**Written exercise A**.
Answer these questions about the linked-list text below, one line each:
(i) After whom must the extending class be named?
(ii) Which two fields does class Node declare?
(iii) According to Answer 1, when does the pointer mid move forward?
**Written exercise B**.
Decide whether each statement agrees with the linked-list text below, answering yes or no and quoting the words that settle it:
(i) The improvement may be made by editing OurLinkedList directly.
(ii) For a list with an even number of nodes, choosing the middle node is left to the implementer.
(iii) The addNode method increases the size when it adds a new node.
**Written exercise C**. Reproduce a passage of the linked-list text below, beginning at the words "1. The improved" and stopping after "the entire list.".
--- START OF Text provided ---
Question

Improve class OurLinkedList, so that its users can readily access a list's middle node. Readily here means that when users instantiate an OurLinkedList object, they can access the node in the middle of the list without starting from the head, counting how many nodes to the end, then going back to the head, and skipping half as many nodes forward. In fact, there should be no counting for this improvement. Notice that lists with an even number of nodes, do not have a well defined middle node and it is up to you to determine which node near the middle will be considered the middle one.

Your improvement must be delivered only in the form of a new class that extends OurLinkedList. Name the extending class, after yourself, as following:

class YourfirstnameLinkedList extends OurLinkedList { ... }

replacing Yourfirstname above, with your actual first name (e.g., MyLinkedList).

SOURCE CODE FOR QUESTION

public class OurLinkedList {

class Node {
  
String value;
Node next;
  
Node(String v) {
value = v;
next = null;
} // constructor Node
} // class Node

/**
* Accessor for the field size.
* @return number of nodes in the list.
*/
public int getSize() {
return size;
} // method getSize

  
public boolean nodeExists(String v) {
// Initial assumption: no node found with string v
boolean stringFound = false;
// Start from the beginning.
Node currentNode = head;
if ( currentNode == null) {
// Empty list.
stringFound = false;
} else {
// List is not empty. Let's check if the last node contains
// string we are looking for. We do this here, because the
// last node is unreachable in a loop that terminates when
// .next == null.
stringFound = tail.value == v;
// Search through the rest of the linked list, hopping from
// node to node, following the .next pointer.
while (currentNode.next != null) {
if ( currentNode.value == v) {
stringFound = true;
}
currentNode = currentNode.next;
}
}
return stringFound;
} // method nodeExists

public void addNode(String v) {
if (!nodeExists(v)) {
// The list does not contain a node with the given string.
// Let's create one and call it newNode.
Node newNode = new Node(v);
// We are adding this newNode to the list, so let's increase the size.
size++;
// Now we need to determine where to add this new node.
if (head == null) {
// List is empty. Make this newNode the list's head.
head = new Node(v);
// Because the list is empty, make this node its tail as well.
tail = head;
} else {
// The list is not empty. Find its tail node and add the
// newNode after it.
tail.next = newNode;
// Make the newNode, the list's new tail.
tail = newNode;
}
}
}

public boolean remove(String v) {
boolean success = false;
if (nodeExists(v)) {
success = true;
}
return success;
}

class MyLinkedList extends OurLinked {...}

public static void main(String[] args) {
OurLinkedList demo = new OurLinkedList();
}

}

The question wants us to find the middle of the list immediately without traversing the linked list conventionally but any help is great. There is no need to print the list just to know where the middle of the list is.

Answer 1

1. The improved code in MyLinkedList class uses the single pointer mid which moves forward only when the counter variable is odd.
2. This ensures mid moves half the nodes only from the entire list.
3. There is no getting the size and traversing the list until size/2 elements.
--- END OF Text provided ---
--- START OF Data provided ---
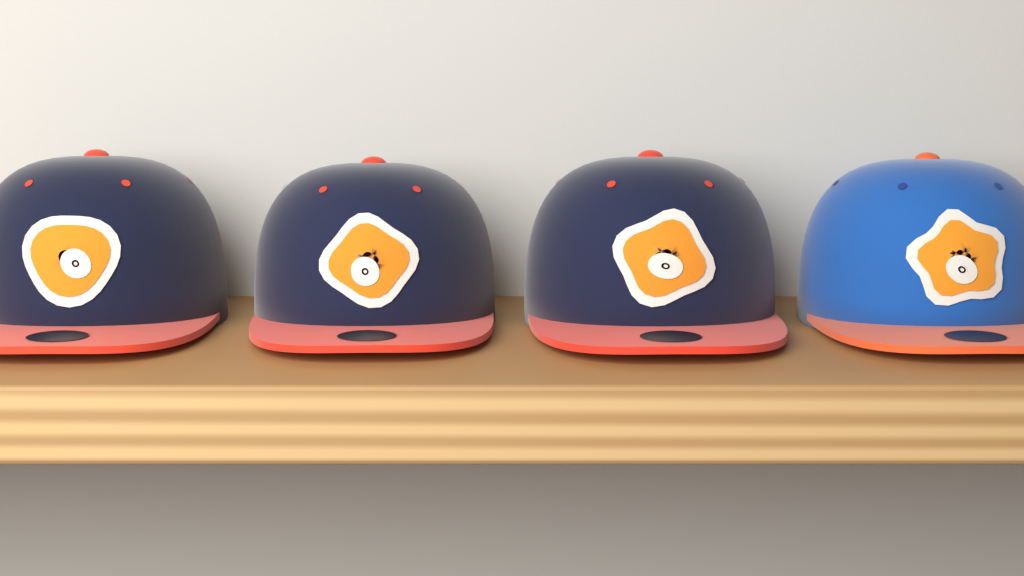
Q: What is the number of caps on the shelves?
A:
--- END OF Data provided ---
--- START OF Data provided ---
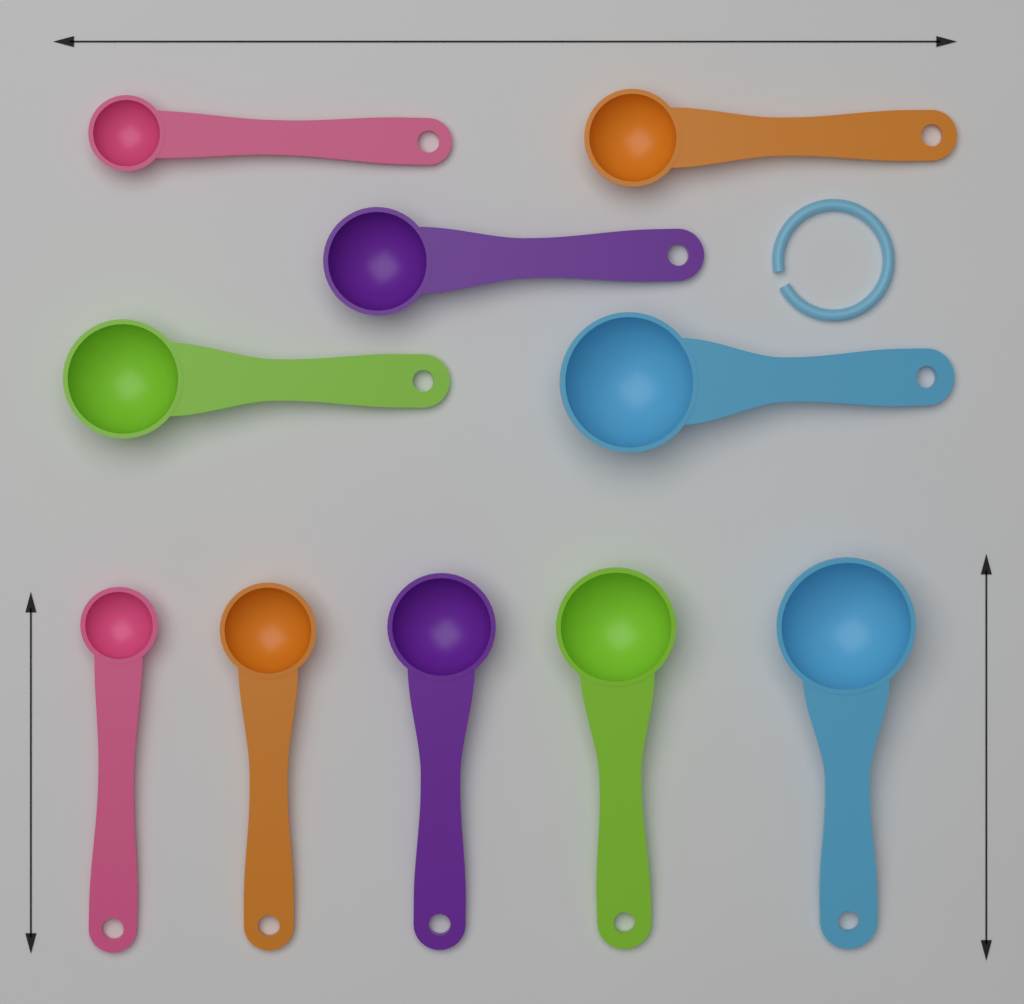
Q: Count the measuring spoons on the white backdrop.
--- END OF Data provided ---
**Task result A**.
(i) After yourself, using your actual first name.
(ii) value and next.
(iii) Only when the counter variable is odd.

**Task result B**.
(i) No: "Your improvement must be delivered only in the form of a new class that extends OurLinkedList."
(ii) Yes: "it is up to you to determine which node near the middle will be considered the middle one."
(iii) Yes: "We are adding this newNode to the list, so let's increase the size."

**Task result C**.
1. The improved code in MyLinkedList class uses the single pointer mid which moves forward only when the counter variable is odd.
2. This ensures mid moves half the nodes only from the entire list.